→ GIVEN TEXT
Sunday 18 January 2015

Sickening Poster

This very repulsive poster has recently come to my notice, shown to me by my horrified son. I have made a riposte to it in order to offer some redress for the utter cloying imbecility of the human race here displayed.


AT OUR HOUSE



We do not give 2nd chances to people who make posters like this. One poster and you DED.

We stamped out the practice of having said or sung Grace, long ago with an iron fist. Mother says Grace silently as a private matter between herself and Our Maker.

We HATE sentences like ‘We do real’.

Mistakes will not be tolerated.

No apologies in our house. Nous ne regrettons rien. Jamais.

'We do loud really well' is completely unacceptable. You might better say ‘We are a childish group of over-excited show-offs’

No physical contact permitted on premises.

We will DO in  your family, mate. A family that spawns posters like this deserves nothing less.

We do love Gin though.





I hope that makes you feel better, everyone.



Saturday 3 January 2015

Writing Letters in Anger

I have had cause lately to write to the Prime Minister about a matter of importance; Kingston Maurward College are proposing to build a housing estate at Lower Bockhampton in Dorset thus ruining a charming hamlet associated with Thomas Hardy.

Here is Lower Bockhampton - simply BEGGING  for 70 more houses to be built, as you can see.
 
I will here expound on the process involved in writing a letter when extremely cross.
First you should write a letter saying exactly what you really think. In my case the first draft is often not suitable for printing in public. Then try to do a toned-down version - this is what I wrote on my second attempt:

Cameron.
  I demand that you forbid immediately the building of houses which is proposed at Lower Bockhampton. Porlock is FULL of empty houses. So is the rest of the country. WE DO NOT NEED ANY MORE HOUSES. Fill up the empty ones, for CRYING OUT LOUD. Then get the population reduced. This can be achieved by ensuring that
                                                      n(l) > n(e)

→ EXERCISE DIRECTIONS
Could you quote the blog post word for word, starting at "We do not give" and continuing up to and including "not be tolerated."?

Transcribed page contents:
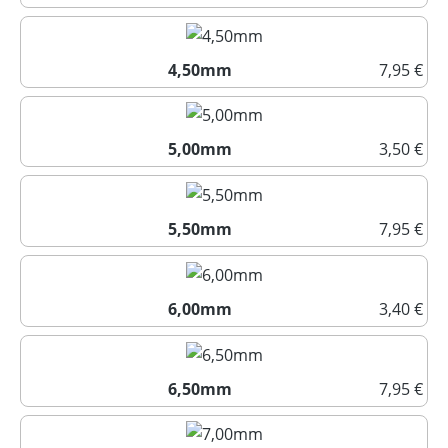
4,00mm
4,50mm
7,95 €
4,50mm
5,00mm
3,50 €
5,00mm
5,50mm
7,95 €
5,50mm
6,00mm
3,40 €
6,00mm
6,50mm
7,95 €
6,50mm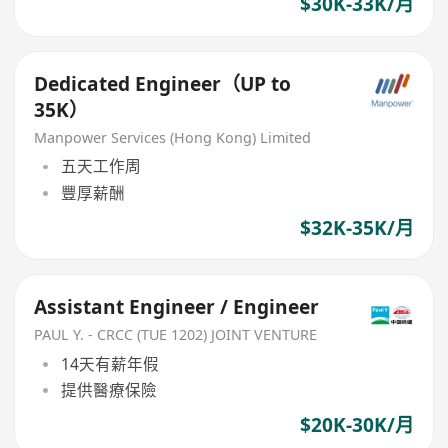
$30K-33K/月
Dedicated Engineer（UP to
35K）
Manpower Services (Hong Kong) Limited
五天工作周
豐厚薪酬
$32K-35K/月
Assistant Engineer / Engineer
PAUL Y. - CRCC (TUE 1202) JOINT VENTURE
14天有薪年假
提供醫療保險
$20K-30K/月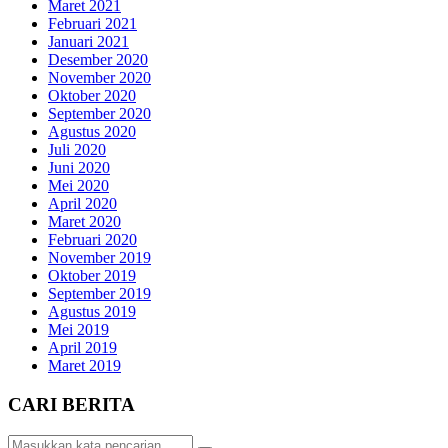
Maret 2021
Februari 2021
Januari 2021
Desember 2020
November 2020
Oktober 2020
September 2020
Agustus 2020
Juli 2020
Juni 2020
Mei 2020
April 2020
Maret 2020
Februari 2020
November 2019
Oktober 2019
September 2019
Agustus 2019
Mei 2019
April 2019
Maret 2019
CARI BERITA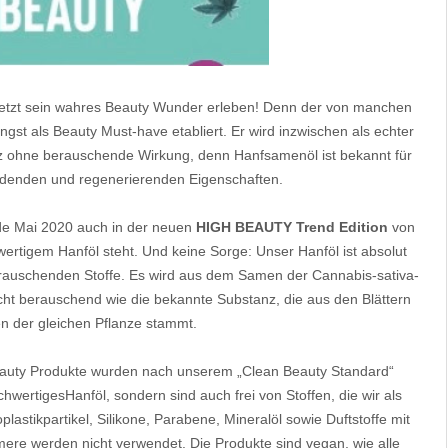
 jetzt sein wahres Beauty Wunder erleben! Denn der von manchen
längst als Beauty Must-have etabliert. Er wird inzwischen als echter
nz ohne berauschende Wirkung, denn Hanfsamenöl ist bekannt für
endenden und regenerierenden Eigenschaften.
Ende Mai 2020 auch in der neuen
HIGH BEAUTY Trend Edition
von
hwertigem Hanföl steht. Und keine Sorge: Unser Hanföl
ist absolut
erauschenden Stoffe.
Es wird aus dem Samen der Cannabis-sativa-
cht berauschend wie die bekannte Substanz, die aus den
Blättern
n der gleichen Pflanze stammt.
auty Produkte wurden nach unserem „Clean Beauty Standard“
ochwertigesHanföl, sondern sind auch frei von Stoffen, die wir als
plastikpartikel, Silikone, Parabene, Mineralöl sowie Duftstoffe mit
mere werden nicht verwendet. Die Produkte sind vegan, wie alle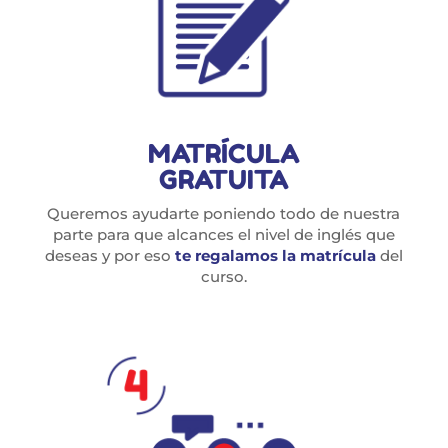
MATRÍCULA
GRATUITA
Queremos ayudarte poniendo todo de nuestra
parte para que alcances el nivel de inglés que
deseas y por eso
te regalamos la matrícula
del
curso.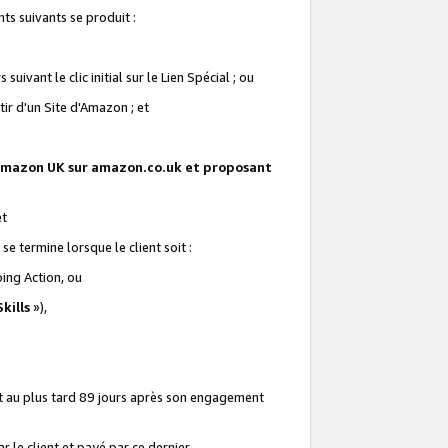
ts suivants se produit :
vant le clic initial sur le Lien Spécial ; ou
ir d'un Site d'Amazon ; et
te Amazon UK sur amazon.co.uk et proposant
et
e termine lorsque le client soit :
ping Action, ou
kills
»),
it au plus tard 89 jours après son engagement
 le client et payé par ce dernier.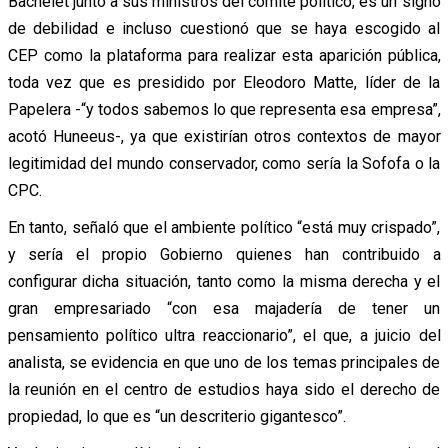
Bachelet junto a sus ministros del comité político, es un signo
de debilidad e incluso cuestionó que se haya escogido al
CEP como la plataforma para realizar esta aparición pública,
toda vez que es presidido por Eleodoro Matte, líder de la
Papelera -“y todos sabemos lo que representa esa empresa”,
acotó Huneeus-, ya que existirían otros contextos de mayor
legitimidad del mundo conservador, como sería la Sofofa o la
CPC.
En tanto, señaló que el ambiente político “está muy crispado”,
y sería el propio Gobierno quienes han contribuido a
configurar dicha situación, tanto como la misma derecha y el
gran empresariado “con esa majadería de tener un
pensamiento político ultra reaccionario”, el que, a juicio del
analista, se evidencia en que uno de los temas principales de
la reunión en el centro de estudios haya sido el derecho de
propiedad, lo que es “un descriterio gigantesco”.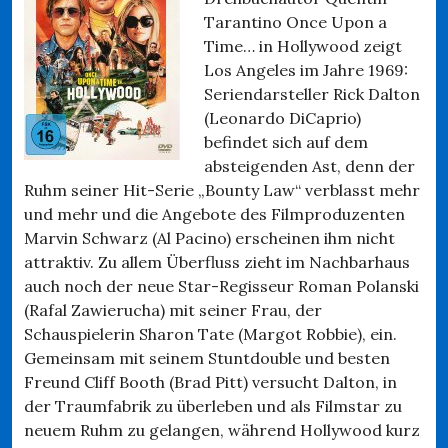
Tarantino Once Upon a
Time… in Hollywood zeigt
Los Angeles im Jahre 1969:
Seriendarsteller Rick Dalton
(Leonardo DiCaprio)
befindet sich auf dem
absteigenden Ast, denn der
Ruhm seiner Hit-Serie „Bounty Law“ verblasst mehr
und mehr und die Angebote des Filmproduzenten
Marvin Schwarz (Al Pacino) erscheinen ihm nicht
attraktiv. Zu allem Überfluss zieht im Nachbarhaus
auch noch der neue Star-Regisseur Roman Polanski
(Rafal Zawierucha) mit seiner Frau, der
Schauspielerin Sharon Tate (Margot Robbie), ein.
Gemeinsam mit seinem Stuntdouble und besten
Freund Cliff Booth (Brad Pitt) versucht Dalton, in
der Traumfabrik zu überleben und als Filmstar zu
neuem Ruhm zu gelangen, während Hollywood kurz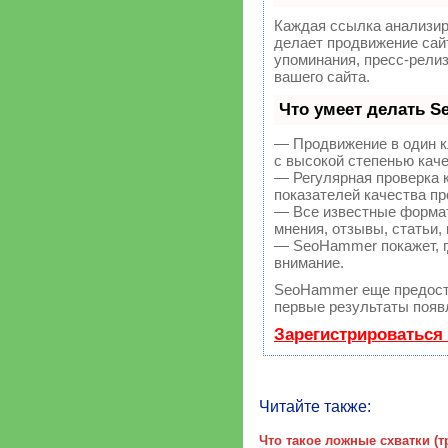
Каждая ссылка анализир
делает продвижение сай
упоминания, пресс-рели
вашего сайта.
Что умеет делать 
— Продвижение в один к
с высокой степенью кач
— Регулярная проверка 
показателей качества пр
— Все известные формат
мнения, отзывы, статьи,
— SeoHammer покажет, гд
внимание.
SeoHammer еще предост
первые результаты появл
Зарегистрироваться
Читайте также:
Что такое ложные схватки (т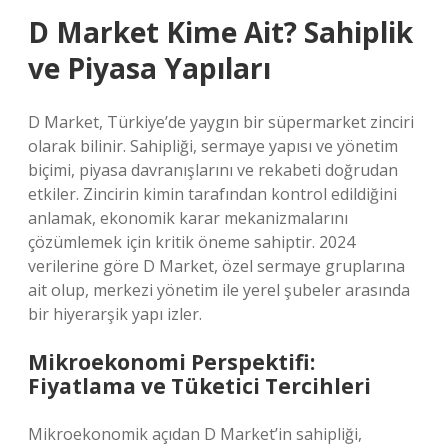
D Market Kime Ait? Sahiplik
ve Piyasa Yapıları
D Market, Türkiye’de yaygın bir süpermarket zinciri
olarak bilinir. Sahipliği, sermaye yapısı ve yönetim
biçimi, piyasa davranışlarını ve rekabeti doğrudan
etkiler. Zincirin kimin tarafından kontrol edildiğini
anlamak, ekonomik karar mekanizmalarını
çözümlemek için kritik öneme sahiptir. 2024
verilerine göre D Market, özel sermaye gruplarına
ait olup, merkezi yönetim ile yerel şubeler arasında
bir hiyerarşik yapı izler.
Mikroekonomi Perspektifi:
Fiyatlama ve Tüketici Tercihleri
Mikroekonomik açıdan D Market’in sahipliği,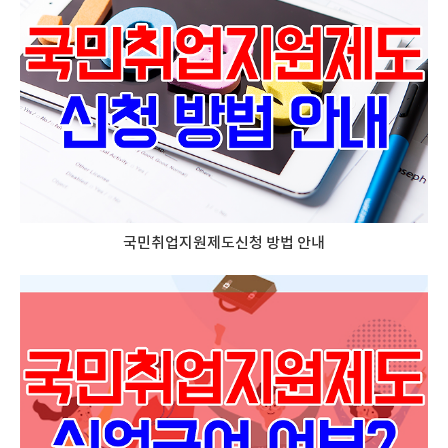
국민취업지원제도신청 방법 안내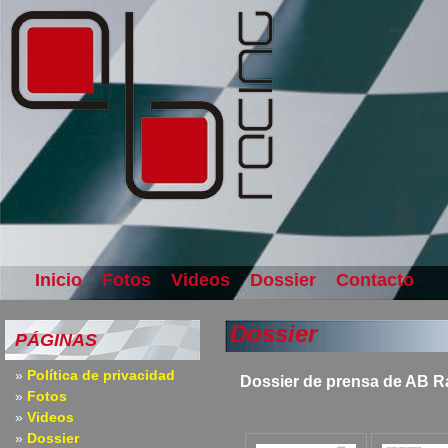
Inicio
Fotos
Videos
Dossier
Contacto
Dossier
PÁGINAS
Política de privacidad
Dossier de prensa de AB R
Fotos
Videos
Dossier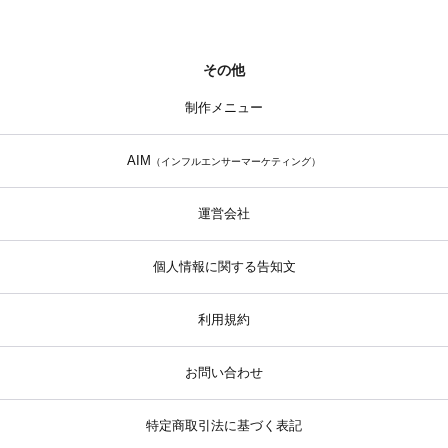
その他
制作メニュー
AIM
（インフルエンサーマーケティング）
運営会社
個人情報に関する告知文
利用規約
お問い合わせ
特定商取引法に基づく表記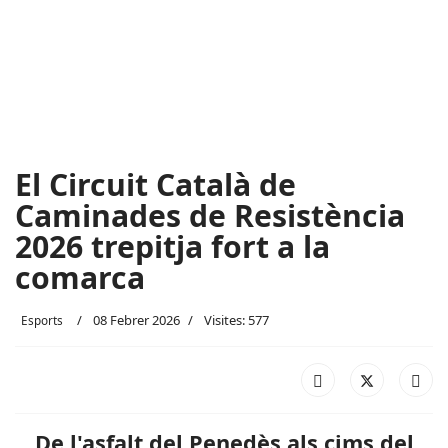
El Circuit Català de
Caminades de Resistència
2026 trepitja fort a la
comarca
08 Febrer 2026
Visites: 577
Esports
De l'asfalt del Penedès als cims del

→ FINISHED TASK
We do not give 2nd chances to people who make posters like this. One poster and you DED.

We stamped out the practice of having said or sung Grace, long ago with an iron fist. Mother says Grace silently as a private matter between herself and Our Maker.

We HATE sentences like ‘We do real’.

Mistakes will not be tolerated.